ACTIVITY :: Reproduce word for word the line that contains "X0081236Y0041236D03*" and every line after it to the end of the records, with nothing else added.

THE DATA ::
§
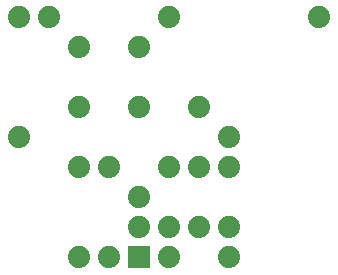
<source format=gts>
G75*
%MOIN*%
%OFA0B0*%
%FSLAX25Y25*%
%IPPOS*%
%LPD*%
%AMOC8*
5,1,8,0,0,1.08239X$1,22.5*
%
%ADD10C,0.07400*%
%ADD11R,0.07400X0.07400*%
D10*
X0031236Y0011236D03*
X0041236Y0011236D03*
X0051236Y0021236D03*
X0061236Y0021236D03*
X0071236Y0021236D03*
X0081236Y0021236D03*
X0081236Y0011236D03*
X0061236Y0011236D03*
X0051236Y0031236D03*
X0041236Y0041236D03*
X0031236Y0041236D03*
X0011236Y0051236D03*
X0031236Y0061236D03*
X0051236Y0061236D03*
X0071236Y0061236D03*
X0081236Y0051236D03*
X0081236Y0041236D03*
X0071236Y0041236D03*
X0061236Y0041236D03*
X0051236Y0081236D03*
X0061236Y0091236D03*
X0031236Y0081236D03*
X0021236Y0091236D03*
X0011236Y0091236D03*
X0111236Y0091236D03*
D11*
X0051236Y0011236D03*
M02*

</source>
§
TASK RESPONSE ::
X0081236Y0041236D03*
X0071236Y0041236D03*
X0061236Y0041236D03*
X0051236Y0081236D03*
X0061236Y0091236D03*
X0031236Y0081236D03*
X0021236Y0091236D03*
X0011236Y0091236D03*
X0111236Y0091236D03*
D11*
X0051236Y0011236D03*
M02*

</source>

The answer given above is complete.